Гость оказался вида столь жалкого, что Лаврентий махнул жене рукой — собери что ни на есть убогому с собой. Но старик дальше порога не пошёл, зыркнул чёрным глазом из-под набрякшего сморщенного века на иконы и стал что-то лопотать и кланяться. И непонятно было: то ли хозяев приветствует, то ли чему-то своему молится, то ли колдует.

Иван притащил корзинку с подросшим подкидышем, младенцем на диво спокойным и улыбчивым, прямо к порогу и произнёс несколько слов по-монгольски. Лаврентий, хоть и быстро обучился трём местным наречиям, ничего не понял.

Старик глянул на дитя, вытаращил глаза, открыл рот, потом, видать, чем-то напуганный, решил быстро выскочить за дверь. Но не тут-то было. Лаврентий сцапал гостя длинной рукой с железной хваткой узловатых пальцев: погоди и объяснись, человече, чем тебя младенец испугал.

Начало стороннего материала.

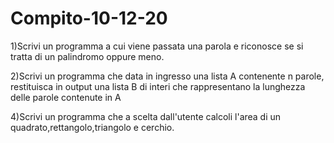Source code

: # Compito-10-12-20
1)Scrivi un programma a cui viene passata una parola e riconosce se si tratta di un palindromo oppure meno.



2)Scrivi un programma che data in ingresso una lista A contenente n parole, restituisca in output una lista B di interi che rappresentano la lunghezza delle parole contenute in A



4)Scrivi un programma che a scelta dall'utente calcoli l'area di un quadrato,rettangolo,triangolo e cerchio.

Но старик, ещё больше съёжившись, как провалявшееся зиму под снегом яблоко, повалился на колени и попытался выползти за порог. И снова Лаврентий помешал, за ворот поднял гостя. И на Ивана метнул сердитый взгляд: ты кого в дом привёл? Старик сказал охрипшим, похожим на карканье голосом: 

— Гурвэл!..

И глянул на Лаврентия так, что сквозь нищету, грязь и следы жизненных бедствий на его лице стали видны былые надменность, власть и знание. Мелькнули и исчезли, и снова перед ним дрожал и бормотал что-то нищий, бездомный монгольский странник.

Лаврентий опустил руки, и старик метнулся из времянки быстро, как белка. 

— Её зовут Гурвел, — сказал Иван отцу. 

— Деда ущербного послушал? — рассердился Лаврентий. — Такого имени в Святцах нет, батюшка не покрестит. Пусть будет Грушей, Аграфёной.

Иван, не смея в открытую перечить отцу, опустил голову. Но по пылавшим ушам, по несогласному сопению носа Лаврентий понял: дело серьёзно. Нужно внять меньшому, как много раз бывало. И добавил пару ассигнаций к отложенным на крещение.

А через три дня над соседской озимью стало кружить вороньё. Подумали, скотина пала, а оказалось — старик-нищий помер, видать, кинулся без дороги куда глаза глядели, да и не сдюжил побега.

Соседи-булагаты одобрительно кивали: хорошая смерть, правильная — в пути под чистым небом; воронья много — духом станет или сразу в Верхний мир поднимется. А Лаврентию казалось, что старика прибрали его боги за длинный язык — наверное, нельзя было выдавать тайное имя младенца. Теперь ребёнок волей-неволей выполнит назначенное ему. А это знают только боги. Чужие боги чужого народа. Но Гурвэл-то уже своя, крещёная по православному обычаю!

И вера успокаивала, гнала тревогу и уныние, позволяла верить, что в Лаврентьевом гнездище всё будет хорошо.

Девчоночка росла умницей, пташкой приветливой, неутомимой помощницей. Всё умела, только сердиться не могла. Ребята из села, которое быстро разрослось вокруг домов переселенцев, её, конечно, задирали — что взять с мелкоты, если взрослые любят задеть друг друга да покуражиться? А Гурвэл даже не плакала. Толкнут или подножку поставят — поднимется, отойдёт и смотрит, склонив голову: мол, за что обидели, не знаю, а обиду уже позабыла. Потешку девчачью отберут или сломают — сядет в стороне и уставится на пустые ладони. У ребят, шалунов и шельмецов, сердце отходчивое: возьмут да сунут Гурвэл что-нибудь взамен старой игрушки. А Гурвэл уже рада, улыбается и кланяется, как взрослым.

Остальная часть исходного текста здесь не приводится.